Table 1 Baseline Characteristics and Comparison of Mean Gap Between the Posterior Surface of the Intraocular Lens and the Posterior Capsule, as Measured Intra-Operatively by MIOCT and Postoperatively by Anterior Segment OCT
MIOCT has been used for various purposes in cataract surgery such as identification of a pre-existing PC defect, grading and classification of posterior polar cataract, evaluation of wound configuration and diagnosis and management of complications such as Descemet’s membrane detachment.12–17 MIOCT is an extremely useful tool since it is able to provide real-time visualization of various intraoperative events.
Interactions between the IOL and the capsular bag have always been of interest to cataract surgeons, owing to their role in the pathogenesis of PCO formation. Over the time, various tools have been explored to study the dynamics of the IOL-PC space. Scheimpflug imaging18 and ultrasound biomicroscopy19 have been used and evaluated in the past with variable success rates. These tools, although allowing the surgeons to visualize the IOL-PC space, lack a quantitative measuring tool.
Tao et al evaluated the role of a custom-built high-resolution OCT for quantitative characterization of the IOL-PC space in the early postoperative period, in a randomized study including 30 eyes.10 Using custom-built software (J-OCT-1), the boundaries of the IOL and the posterior capsule were identified, and the meridional area of the IOL-PC space was measured. The authors could successfully quantify the IOL-PC space in all of their cases. Besides quantifying, they were also able to compare the dynamics of this space among different types of IOL sub-groups.10 Lytvynchuk et al,20 in a prospective study involving 101 eyes, evaluated the position of the IOL at the end of phacoemulsification using an intraoperative spectral domain OCT system (RESCAN 700).

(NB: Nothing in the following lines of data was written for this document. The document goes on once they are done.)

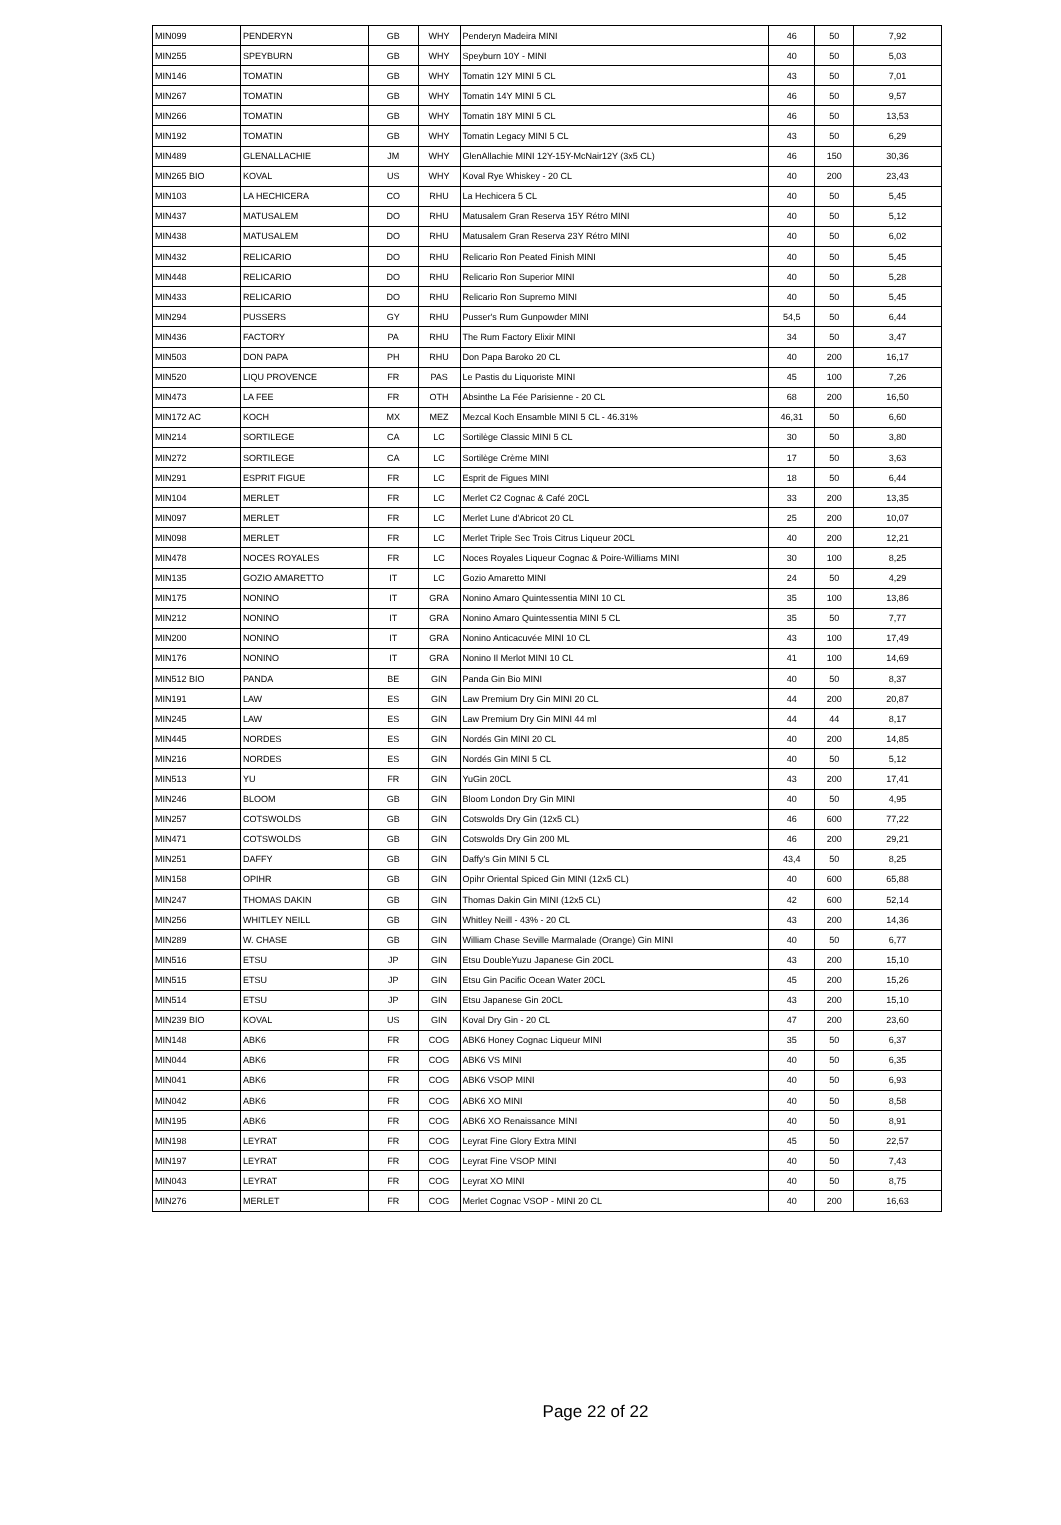| MIN099 | PENDERYN | GB | WHY | Penderyn Madeira MINI | 46 | 50 | 7,92 |
| MIN255 | SPEYBURN | GB | WHY | Speyburn 10Y - MINI | 40 | 50 | 5,03 |
| MIN146 | TOMATIN | GB | WHY | Tomatin 12Y MINI 5 CL | 43 | 50 | 7,01 |
| MIN267 | TOMATIN | GB | WHY | Tomatin 14Y MINI 5 CL | 46 | 50 | 9,57 |
| MIN266 | TOMATIN | GB | WHY | Tomatin 18Y MINI 5 CL | 46 | 50 | 13,53 |
| MIN192 | TOMATIN | GB | WHY | Tomatin Legacy MINI 5 CL | 43 | 50 | 6,29 |
| MIN489 | GLENALLACHIE | JM | WHY | GlenAllachie MINI 12Y-15Y-McNair12Y (3x5 CL) | 46 | 150 | 30,36 |
| MIN265 BIO | KOVAL | US | WHY | Koval Rye Whiskey - 20 CL | 40 | 200 | 23,43 |
| MIN103 | LA HECHICERA | CO | RHU | La Hechicera 5 CL | 40 | 50 | 5,45 |
| MIN437 | MATUSALEM | DO | RHU | Matusalem Gran Reserva 15Y Rétro MINI | 40 | 50 | 5,12 |
| MIN438 | MATUSALEM | DO | RHU | Matusalem Gran Reserva 23Y Rétro MINI | 40 | 50 | 6,02 |
| MIN432 | RELICARIO | DO | RHU | Relicario Ron Peated Finish MINI | 40 | 50 | 5,45 |
| MIN448 | RELICARIO | DO | RHU | Relicario Ron Superior MINI | 40 | 50 | 5,28 |
| MIN433 | RELICARIO | DO | RHU | Relicario Ron Supremo MINI | 40 | 50 | 5,45 |
| MIN294 | PUSSERS | GY | RHU | Pusser's Rum Gunpowder MINI | 54,5 | 50 | 6,44 |
| MIN436 | FACTORY | PA | RHU | The Rum Factory Elixir MINI | 34 | 50 | 3,47 |
| MIN503 | DON PAPA | PH | RHU | Don Papa Baroko 20 CL | 40 | 200 | 16,17 |
| MIN520 | LIQU PROVENCE | FR | PAS | Le Pastis du Liquoriste MINI | 45 | 100 | 7,26 |
| MIN473 | LA FEE | FR | OTH | Absinthe La Fée Parisienne - 20 CL | 68 | 200 | 16,50 |
| MIN172 AC | KOCH | MX | MEZ | Mezcal Koch Ensamble MINI 5 CL - 46.31% | 46,31 | 50 | 6,60 |
| MIN214 | SORTILEGE | CA | LC | Sortilège Classic MINI 5 CL | 30 | 50 | 3,80 |
| MIN272 | SORTILEGE | CA | LC | Sortilège Crème MINI | 17 | 50 | 3,63 |
| MIN291 | ESPRIT FIGUE | FR | LC | Esprit de Figues MINI | 18 | 50 | 6,44 |
| MIN104 | MERLET | FR | LC | Merlet C2 Cognac & Café 20CL | 33 | 200 | 13,35 |
| MIN097 | MERLET | FR | LC | Merlet Lune d'Abricot 20 CL | 25 | 200 | 10,07 |
| MIN098 | MERLET | FR | LC | Merlet Triple Sec Trois Citrus Liqueur 20CL | 40 | 200 | 12,21 |
| MIN478 | NOCES ROYALES | FR | LC | Noces Royales Liqueur Cognac & Poire-Williams MINI | 30 | 100 | 8,25 |
| MIN135 | GOZIO AMARETTO | IT | LC | Gozio Amaretto MINI | 24 | 50 | 4,29 |
| MIN175 | NONINO | IT | GRA | Nonino Amaro Quintessentia MINI 10 CL | 35 | 100 | 13,86 |
| MIN212 | NONINO | IT | GRA | Nonino Amaro Quintessentia MINI 5 CL | 35 | 50 | 7,77 |
| MIN200 | NONINO | IT | GRA | Nonino Anticacuvée MINI 10 CL | 43 | 100 | 17,49 |
| MIN176 | NONINO | IT | GRA | Nonino Il Merlot MINI 10 CL | 41 | 100 | 14,69 |
| MIN512 BIO | PANDA | BE | GIN | Panda Gin Bio MINI | 40 | 50 | 8,37 |
| MIN191 | LAW | ES | GIN | Law Premium Dry Gin MINI 20 CL | 44 | 200 | 20,87 |
| MIN245 | LAW | ES | GIN | Law Premium Dry Gin MINI 44 ml | 44 | 44 | 8,17 |
| MIN445 | NORDES | ES | GIN | Nordés Gin MINI 20 CL | 40 | 200 | 14,85 |
| MIN216 | NORDES | ES | GIN | Nordés Gin MINI 5 CL | 40 | 50 | 5,12 |
| MIN513 | YU | FR | GIN | YuGin 20CL | 43 | 200 | 17,41 |
| MIN246 | BLOOM | GB | GIN | Bloom London Dry Gin MINI | 40 | 50 | 4,95 |
| MIN257 | COTSWOLDS | GB | GIN | Cotswolds Dry Gin (12x5 CL) | 46 | 600 | 77,22 |
| MIN471 | COTSWOLDS | GB | GIN | Cotswolds Dry Gin 200 ML | 46 | 200 | 29,21 |
| MIN251 | DAFFY | GB | GIN | Daffy's Gin MINI 5 CL | 43,4 | 50 | 8,25 |
| MIN158 | OPIHR | GB | GIN | Opihr Oriental Spiced Gin MINI (12x5 CL) | 40 | 600 | 65,88 |
| MIN247 | THOMAS DAKIN | GB | GIN | Thomas Dakin Gin MINI (12x5 CL) | 42 | 600 | 52,14 |
| MIN256 | WHITLEY NEILL | GB | GIN | Whitley Neill - 43% - 20 CL | 43 | 200 | 14,36 |
| MIN289 | W. CHASE | GB | GIN | William Chase Seville Marmalade (Orange) Gin MINI | 40 | 50 | 6,77 |
| MIN516 | ETSU | JP | GIN | Etsu DoubleYuzu Japanese Gin 20CL | 43 | 200 | 15,10 |
| MIN515 | ETSU | JP | GIN | Etsu Gin Pacific Ocean Water 20CL | 45 | 200 | 15,26 |
| MIN514 | ETSU | JP | GIN | Etsu Japanese Gin 20CL | 43 | 200 | 15,10 |
| MIN239 BIO | KOVAL | US | GIN | Koval Dry Gin - 20 CL | 47 | 200 | 23,60 |
| MIN148 | ABK6 | FR | COG | ABK6 Honey Cognac Liqueur MINI | 35 | 50 | 6,37 |
| MIN044 | ABK6 | FR | COG | ABK6 VS MINI | 40 | 50 | 6,35 |
| MIN041 | ABK6 | FR | COG | ABK6 VSOP MINI | 40 | 50 | 6,93 |
| MIN042 | ABK6 | FR | COG | ABK6 XO MINI | 40 | 50 | 8,58 |
| MIN195 | ABK6 | FR | COG | ABK6 XO Renaissance MINI | 40 | 50 | 8,91 |
| MIN198 | LEYRAT | FR | COG | Leyrat Fine Glory Extra MINI | 45 | 50 | 22,57 |
| MIN197 | LEYRAT | FR | COG | Leyrat Fine VSOP MINI | 40 | 50 | 7,43 |
| MIN043 | LEYRAT | FR | COG | Leyrat XO MINI | 40 | 50 | 8,75 |
| MIN276 | MERLET | FR | COG | Merlet Cognac VSOP - MINI 20 CL | 40 | 200 | 16,63 |
Page 22 of 22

The study concluded that the use of an intraoperative OCT system facilitates IOL imaging in terms of assessment of its position with respect to both the anterior and the posterior capsule.
In the current study, we evaluated the feasibility of a commercially available MIOCT system (RESCAN) to quantify the IOL-PC space. We could successfully measure the IOL-PC gap in all our cases. Although it was not our primary goal, we further compared the IOL-PC space between different groups based on pre-operative cataract grade and the type and size of the design of the implanted IOL. We did not find any significant influence of these factors on the dimensions of the IOL-PC gap. However, considering the lack of randomization for allocation of subjects in various sub-groups, a high standard deviation and a variable number of patients in different sub-groups, we believe the results may not reflect the true impact of these factors on the IOL-PC gap and its dynamics in the postoperative period. A randomized and homogeneous study would be desired to exactly estimate the effect of various IOL-related parameters on this space.
To conclude, MIOCT can be successfully used to study the dynamics of the IOL-PC space during cataract surgery. The biggest advantage of this method over other available tools is that it provides the surgeon with a quantitative tool to exactly measure this space. Further large, randomized studies using the MIOCT system will definitely help in better understanding of the dynamics of the IOL-PC space.
The authors report no funding or conflicts of interest for this work.